For both these children the diagnosis of autism was raised. But both sets of parents resisted. When they addressed the child's unique qualities as well as the environmental stresses that contributed to the problematic behavior, dramatic changes occurred. Both are now teenagers. The first is a talented actress, singer and musician. The second is a chef. Both have active and successful social lives. One view is that they "outgrew" autism. Another is that they were they given space and time to grow into themselves.

It the first five years of life there are major changes in the brain, changes that occur in the context of relationships.  We are now recognizing that changes occur not only in brain structure, but in genes and gene expression as well. It is a work in progress.

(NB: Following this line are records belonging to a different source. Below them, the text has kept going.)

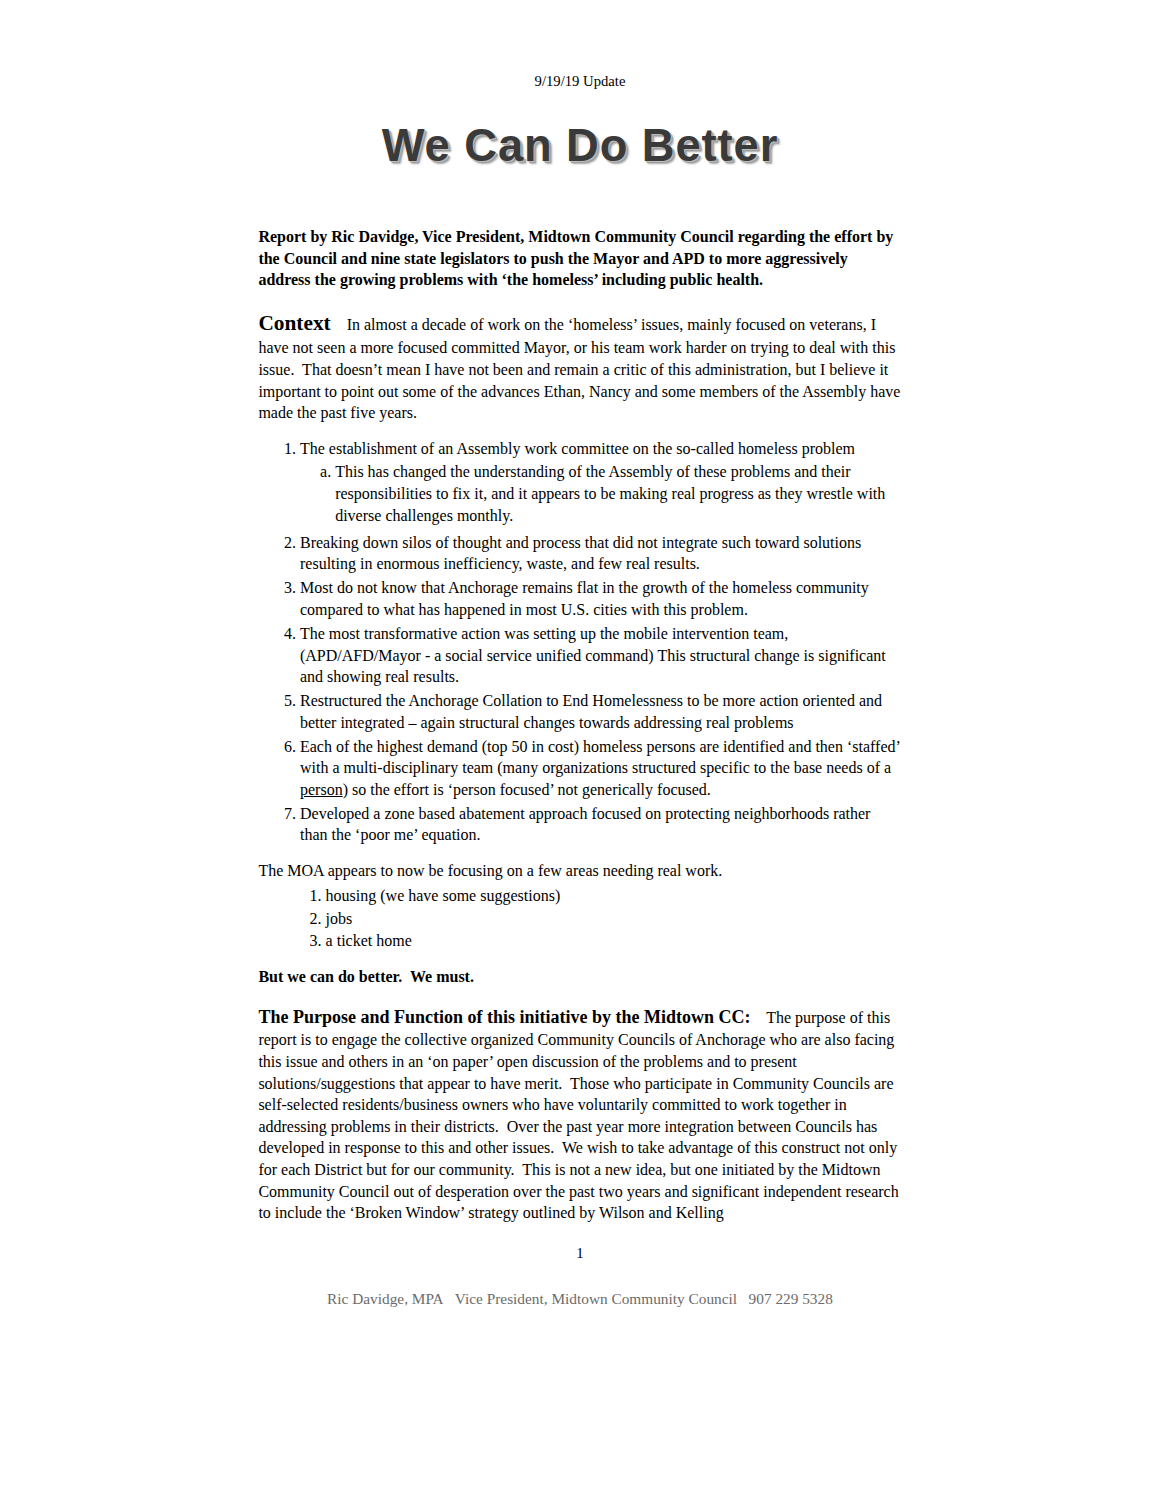9/19/19 Update
We Can Do Better
Report by Ric Davidge, Vice President, Midtown Community Council regarding the effort by the Council and nine state legislators to push the Mayor and APD to more aggressively address the growing problems with ‘the homeless’ including public health.
Context In almost a decade of work on the ‘homeless’ issues, mainly focused on veterans, I have not seen a more focused committed Mayor, or his team work harder on trying to deal with this issue. That doesn’t mean I have not been and remain a critic of this administration, but I believe it important to point out some of the advances Ethan, Nancy and some members of the Assembly have made the past five years.
The establishment of an Assembly work committee on the so-called homeless problem
This has changed the understanding of the Assembly of these problems and their responsibilities to fix it, and it appears to be making real progress as they wrestle with diverse challenges monthly.
Breaking down silos of thought and process that did not integrate such toward solutions resulting in enormous inefficiency, waste, and few real results.
Most do not know that Anchorage remains flat in the growth of the homeless community compared to what has happened in most U.S. cities with this problem.
The most transformative action was setting up the mobile intervention team, (APD/AFD/Mayor - a social service unified command) This structural change is significant and showing real results.
Restructured the Anchorage Collation to End Homelessness to be more action oriented and better integrated – again structural changes towards addressing real problems
Each of the highest demand (top 50 in cost) homeless persons are identified and then ‘staffed’ with a multi-disciplinary team (many organizations structured specific to the base needs of a person) so the effort is ‘person focused’ not generically focused.
Developed a zone based abatement approach focused on protecting neighborhoods rather than the ‘poor me’ equation.
The MOA appears to now be focusing on a few areas needing real work.
housing (we have some suggestions)
jobs
a ticket home
But we can do better. We must.
The Purpose and Function of this initiative by the Midtown CC: The purpose of this report is to engage the collective organized Community Councils of Anchorage who are also facing this issue and others in an ‘on paper’ open discussion of the problems and to present solutions/suggestions that appear to have merit. Those who participate in Community Councils are self-selected residents/business owners who have voluntarily committed to work together in addressing problems in their districts. Over the past year more integration between Councils has developed in response to this and other issues. We wish to take advantage of this construct not only for each District but for our community. This is not a new idea, but one initiated by the Midtown Community Council out of desperation over the past two years and significant independent research to include the ‘Broken Window’ strategy outlined by Wilson and Kelling
1
Ric Davidge, MPA Vice President, Midtown Community Council 907 229 5328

These children and families do benefit significantly from help. This may be in the form of a special preschool placement, occupational therapy, family therapy or other interventions that can set these children on a healthy path of development. In order to get these services, a diagnosis is often necessary. This is an example of the tail wagging the dog.

The massive rise in diagnosis of autism indicates that something is amiss. I wonder if that "something" is that in our fast-paced society we rarely take the time to listen to the story, to let meaning unfold. There is a need for an "answer." There is a lack of tolerance for uncertainty.

When a child is young, when his "true self" is emerging, supporting parents efforts to "hang in there" without the need to name, to label, to diagnose, may give these young children the best opportunity to transform what in early childhood may be challenges and vulnerabilities in to adaptive assets and strengths.